Welcome to the LEES Lab
The LEES Lab at the CGCEO of Michigan State University, directed by
Dr.Jiquan Chen, is interested in scientific investigations and education on
fundamental ecosystem and landscape processes for understanding ecosystem
functions and management.
Our current studies are focused on the carbon and water cycles of
different ecosystems (grassland, desert, forest, cropland, wetlands,
freshwater) at multiple spatial and
temporal scales, bioenergy systems and resource uses, coupled interactions
and feedback between climatic change and human activities, and sustainable
management and conservation.
Our research projects, spreading mostly across North American and
Asian landscapes, are based on sound field experiments and monitoring
stations, state-of-the-art equipment and technology, modeling, and remote
sensing technology. The LEES Lab is also the home of book series on
"Ecosystem Science and Applications—ESA" for the Higher Education Press
(HEP) and De Gruyter. We maintain a high ethical and liberal standard for professional collaborations in research and education.
Estimating stand volume and above-ground biomass of urban forests using LiDAR
Giannico, V., R. Lafortezza, R. John, G. Sanesi, L. Pesola, and J. Chen. 2016. Estimating stand volume and above-ground biomass of urban forests using LiDAR. Remote Sensing 8: 339; doi:10.3390/rs8040339
LiDAR profiles and 3D Views of a forested area of Parco Nord Milano (a); (b) and (c) are respectively the profile and 3D View of Plot 1A, 29 years old; (d) and (e) are respectively the profile and 3D View of Plot 23B, 17 years old.
Assessing forest stand conditions in urban and peri-urban areas is essential to support ecosystem service planning and management, as most of the ecosystem services provided are a consequence of forest stand characteristics. However, collecting data for assessing forest stand conditions is time consuming and labor intensive. A plausible approach for addressing this issue is to establish a relationship between in situ measurements of stand characteristics and data from airborne laser scanning (LiDAR).

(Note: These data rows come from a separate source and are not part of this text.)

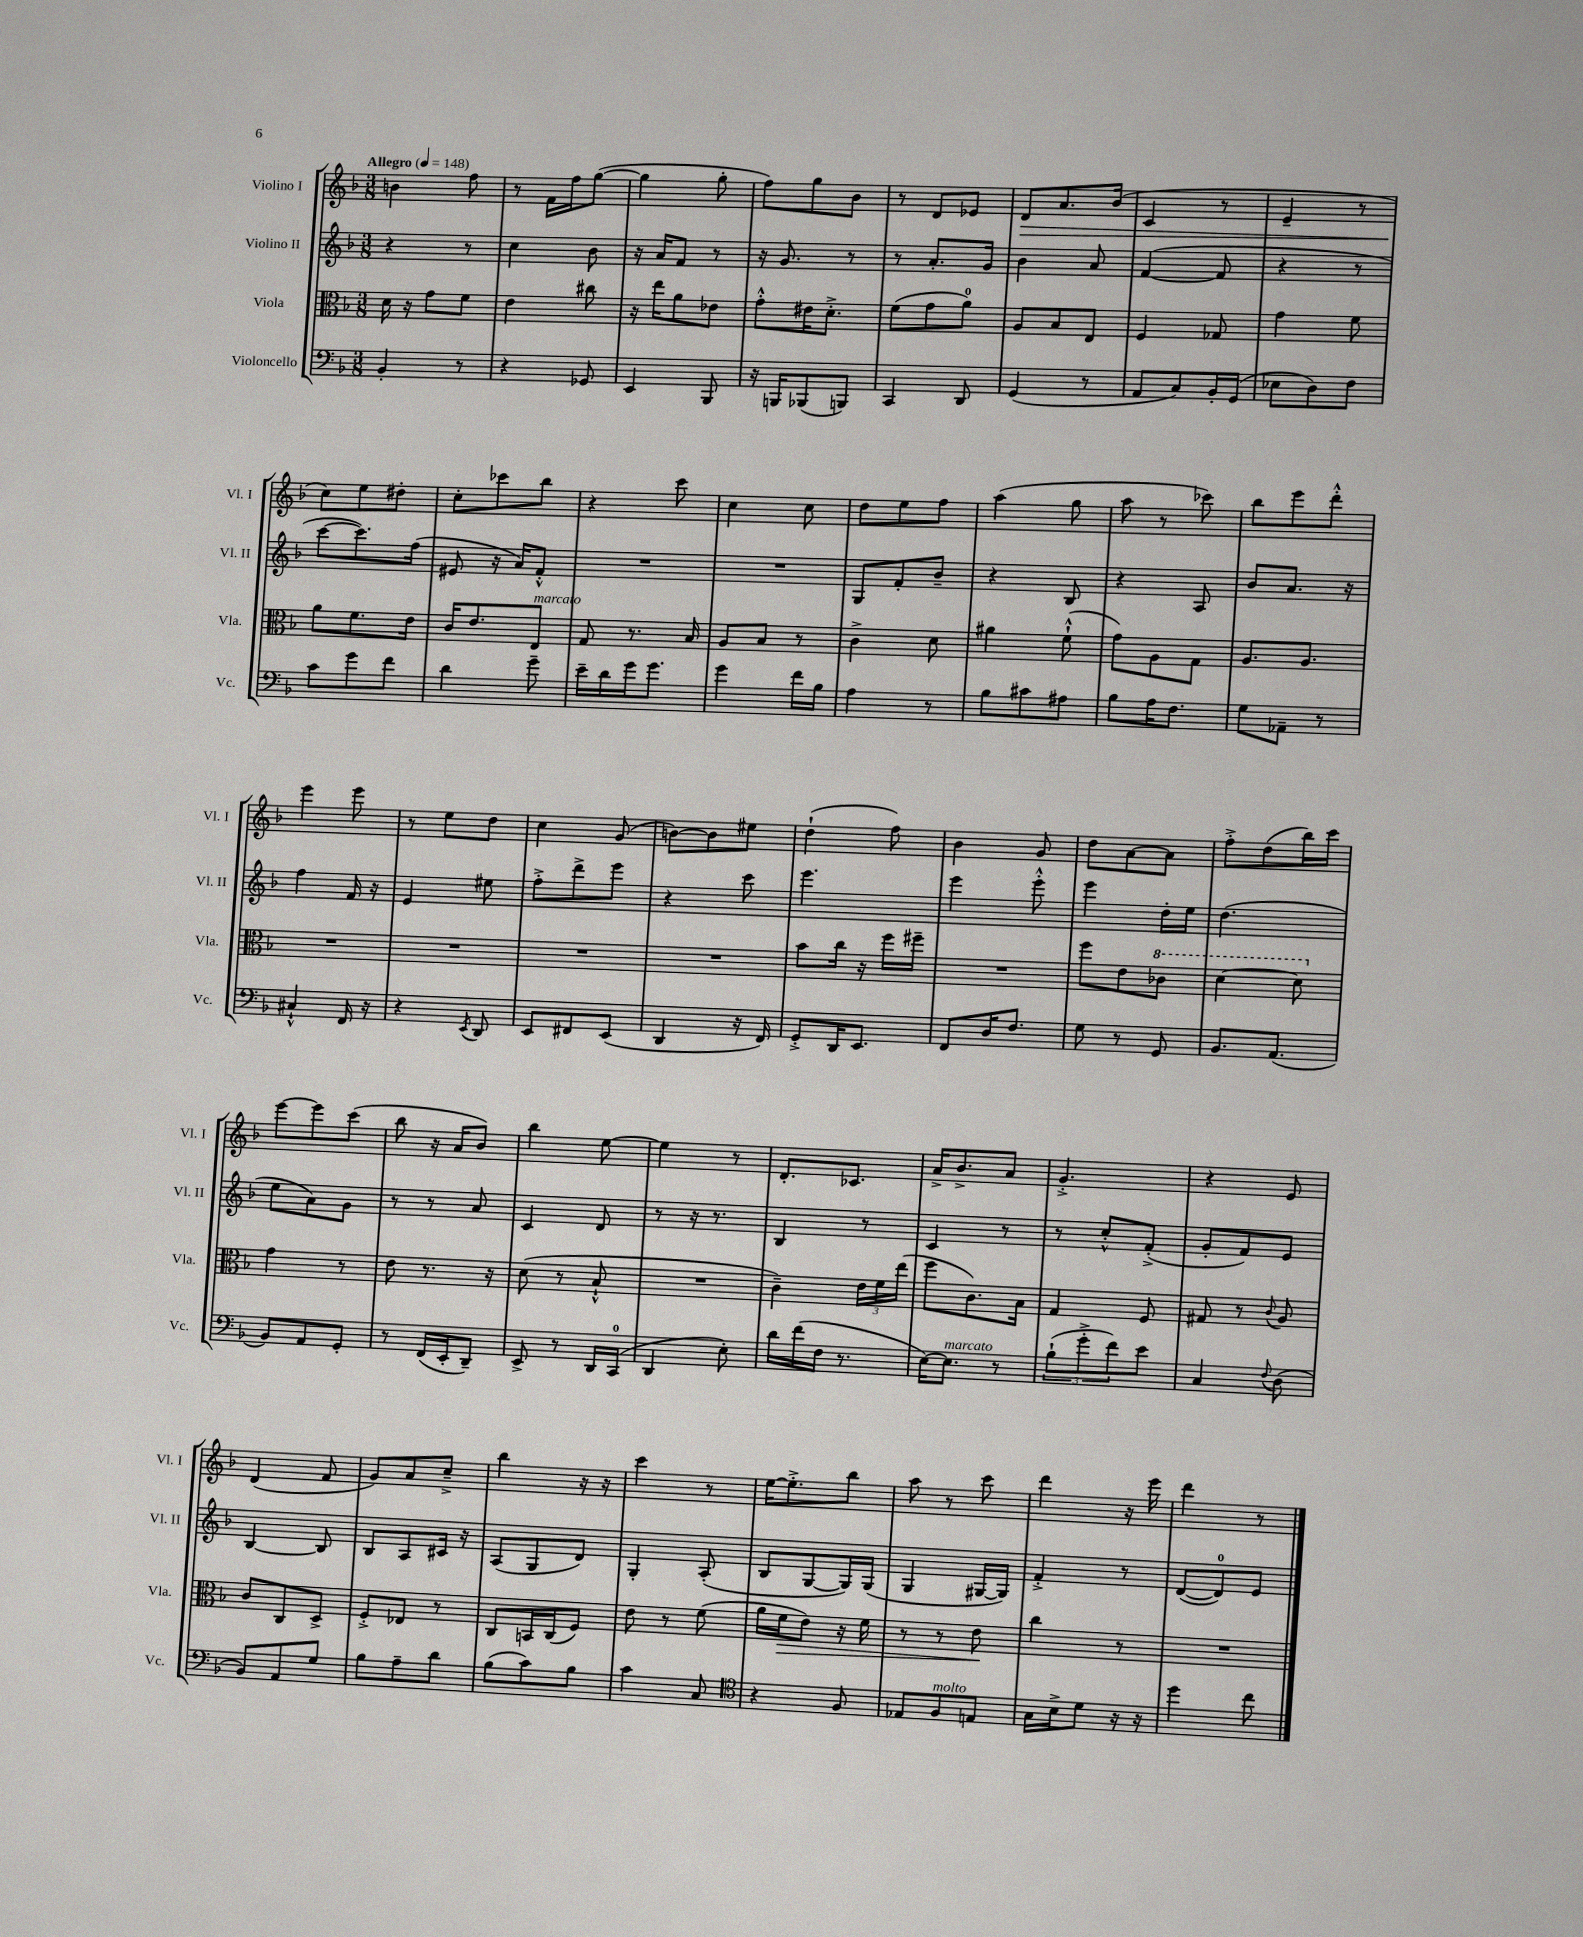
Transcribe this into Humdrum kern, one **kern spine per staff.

**kern	**kern	**kern	**kern
*staff4	*staff3	*staff2	*staff1
*clefF4	*clefC3	*clefG2	*clefG2
*k[b-]	*k[b-]	*k[b-]	*k[b-]
*M3/8	*M3/8	*M3/8	*M3/8
*MM148	*MM148	*MM148	*MM148
4BB-'/	16d\	4r	4b\
.	16r	.	.
.	8g\L	.	.
8r	8f\J	8r	8ff\
=	=	=	=
4r	4e\	4cc\	8r
.	.	.	16f\LL
.	.	.	16ff\J
8GG-/	8cc#\	8b-\	([8gg\J
=	=	=	=
4EE/	16r	16r	4gg\]
.	16ee\LK	16a/LK	.
.	8a\	8f/J	.
8BBB-/	8e-\J	8r	8gg'\
=	=	=	=
16r	8g'^^\L	16r	8ff\L)
16BBB/LK	.	8.g/	.
(8BBB-/	16e#\K	.	8gg\
.	8.d'^\J	.	.
8BBB/J)	.	8r	8b-\J
=	=	=	=
4CC/	(8f\L	8r	8r
.	8g\	8.a'/L	8d/L
8DD/	8a\J)	.	8e-/J
.	.	16g/Jk	.
=	=	=	=
(4GG/	8A/L	4b-\	8d/L
.	8B-/	.	8.a/
8r	8E/J	8a/	.
.	.	.	(16b-/Jk
=	=	=	=
8AA/L	4F/	([4f/	4c/
8C/)	.	.	.
16BB-'/L	8G-/	8f/]	8r
(16GG/JJ	.	.	.
=	=	=	=
8E-\L	4g\	4r	4e~/
8D\)	.	.	.
8F\J	8f\	8r	8r
=	=	=	=
8c\L	8a\L	[8ccc\L	8cc\L)
8g\	8.f\	8.ccc\])	8ee\
8f\J	.	.	8dd#'\J
.	16e\Jk	(16ff\Jk	.
=	=	=	=
4d\	16c/LK	8e#/	8cc'\L
.	8.e/	.	.
.	.	16r	8ccc-\
.	.	16a/LK)	.
8g~\	8E/J	8f'^^/J	8bb-\J
=	=	=	=
16e~\LL	8G/	4.r	4r
16d\	.	.	.
16g\J	8.r	.	.
8.g\J	.	.	.
.	.	.	8ccc\
.	16B-/	.	.
=	=	=	=
4g\	8A/L	4.r	4cc\
.	8B-/J	.	.
16f\LL	8r	.	8cc\
16B-\JJ	.	.	.
=	=	=	=
4A\	4c^\	8G/L	8dd\L
.	.	8f'/	8ee\
8r	8d\	8b-~/J	8ff\J
=	=	=	=
8B-\L	4a#\	4r	(4aa\
8c#\	.	.	.
8A#\J	(8f`^^\	8B-/	8gg\
=	=	=	=
8B-\L	8g\L)	4r	8aa\
16A\K	8A\	.	8r
8.F\J	.	.	.
.	8G\J	8A/	8ccc-\)
=	=	=	=
8G\L	8.A/L	8b-/L	8bb-\L
8AA-~\J	.	8.a/J	8eee\
.	8.A/J	.	.
8r	.	.	8ddd'^^\J
.	.	16r	.
=	=	=	=
4C#`^^/	4.r	4ff\	4eee\
16FF/	.	16f/	8eee\
16r	.	16r	.
=	=	=	=
4r	4.r	4e/	8r
.	.	.	8ee\L
8qEE/	.	.	.
8DD/	.	8ee#\	8dd\J
=	=	=	=
8EE/L	4.r	8ff'^\L	4cc\
8FF#/	.	8ddd^\	.
(8EE/J	.	8eee\J	(8g/
=	=	=	=
4DD/	4.r	4r	[8b\L)
.	.	.	8b\]
16r	.	8ccc\	8ee#\J
16FF/)	.	.	.
=	=	=	=
8GG'^/L	8b-\L	4.eee\	(4dd`\
16DD/K	16cc\Jk	.	.
8.EE/J	16r	.	.
.	16ff\LL	.	8ff\)
.	16ff#~\JJ	.	.
=	=	=	=
8FF/L	4.r	4eee\	4b-\
16D/K	.	.	.
8.F/J	.	.	.
.	.	8eee'^^\	8g/
=	=	=	=
8G\	8ff\L	4eee\	8dd\L
8r	8e\	.	[8a\
8GG/	8cc-\J	16dd'\LL	8a\]J
.	.	16ee\JJ	.
=	=	=	=
8.BB-/L	[4dd\	(4.dd\	8ff'^\L
.	.	.	(8dd\
(8.AA/J	.	.	.
.	8dd\]	.	16bb-\L)
.	.	.	16ccc\JJ
=	=	=	=
8BB-/L)	4g\	8ee\L	[8eee\L
8AA/	.	8a\)	8eee\]
8GG'/J	8r	8g\J	(8ccc\J
=	=	=	=
8r	8e\	8r	8bb-\
(16FF/LL	8.r	8r	16r
16EE'/J	.	.	16a/LK
8DD~/J)	.	8a/	8b-/J)
.	16r	.	.
=	=	=	=
8EE^/	(8d\	4c/	4bb-\
8r	8r	.	.
16DD/LL	8B-`^^/	8d/	[8ee\
(16CC/JJ	.	.	.
=	=	=	=
4DD/	4.r	8r	4ee\]
.	.	16r	.
.	.	8.r	.
8E'\)	.	.	8r
=	=	=	=
16d\LL	4c~\)	4B-/	8.d'/L
(16f\	.	.	.
16F\JJ	.	.	.
8.r	.	.	8.c-/J
.	24e\LL	8r	.
.	24f\	.	.
.	(24ee\JJ	.	.
=	=	=	=
[16E\LK)	8ff\L	4c/	16a^/LK
8.E\]J	.	.	8.b-^/
.	8.c\)	.	.
8r	.	8r	8a/J
.	16B-\Jk	.	.
=	=	=	=
(12B-`\L	4G/	8r	4.g'^/
12g'^\	.	.	.
.	.	8cc'^^/L	.
12f\)	.	.	.
8e\J	8F/	(8f'^/J	.
=	=	=	=
4C/	8G#/	8g'/L	4r
.	8r	8f/)	.
8qqF/	8qqc/	.	.
(8D\	8A/	8e/J	8e/
=	=	=	=
8BB-/L)	8c/L	[4B-/	(4d/
8AA/	8C/	.	.
8G/J	8D^/J	8B-/]	8f/
=	=	=	=
8B-\L	8F'^/L	8B-/L	8g/L)
8A~\	8E-/J	8A/	8a/
8d\J	8r	16c#/Jk	8cc~^/J
.	.	16r	.
=	=	=	=
(8B-\L	8C/L	(8A/L	4bb-\
8c\)	16BB/L	8G/	.
.	(16C/J	.	.
8B-\J	8F/J)	8d/J)	16r
.	.	.	16r
=	=	=	=
4c\	8e\	4G'/	4ccc\
.	8r	.	.
8C/	(8f\	(8A'/	8r
=	=	=	=
*clefC4	*	*	*
4r	16a\LL	8B-/L	[16ee\LK
.	16f\J	.	8.ee'^\]
.	8e\J)	[8G/	.
8F/	16r	16G/]L)	8bb-\J
.	16f\	(16G/JJ	.
=	=	=	=
8E-/L	8r	4G/	8aa\
8F/	8r	.	8r
8E/J	8e\	[16G#/LL	8ccc\
.	.	16G#/]JJ)	.
=	=	=	=
16G\LL	4cc\	4f'^/	4ddd\
16B-^\J	.	.	.
8d\J	.	.	.
16r	8r	8r	16r
16r	.	.	16eee\
=	=	=	=
4dd\	4.r	([8d/L	4ddd\
.	.	8d/])	.
8cc\	.	8e/J	8r
==	==	==	==
*-	*-	*-	*-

In this study we assessed forest stand volume and above-ground biomass (AGB) in a broadleaved urban forest, using a combination of LiDAR-derived metrics, which takes the form of a forest allometric model. We tested various methods for extracting proxies of basal area (BA) and mean stand height (H) from the LiDAR point-cloud distribution and evaluated the performance of different models in estimating forest stand volume and AGB.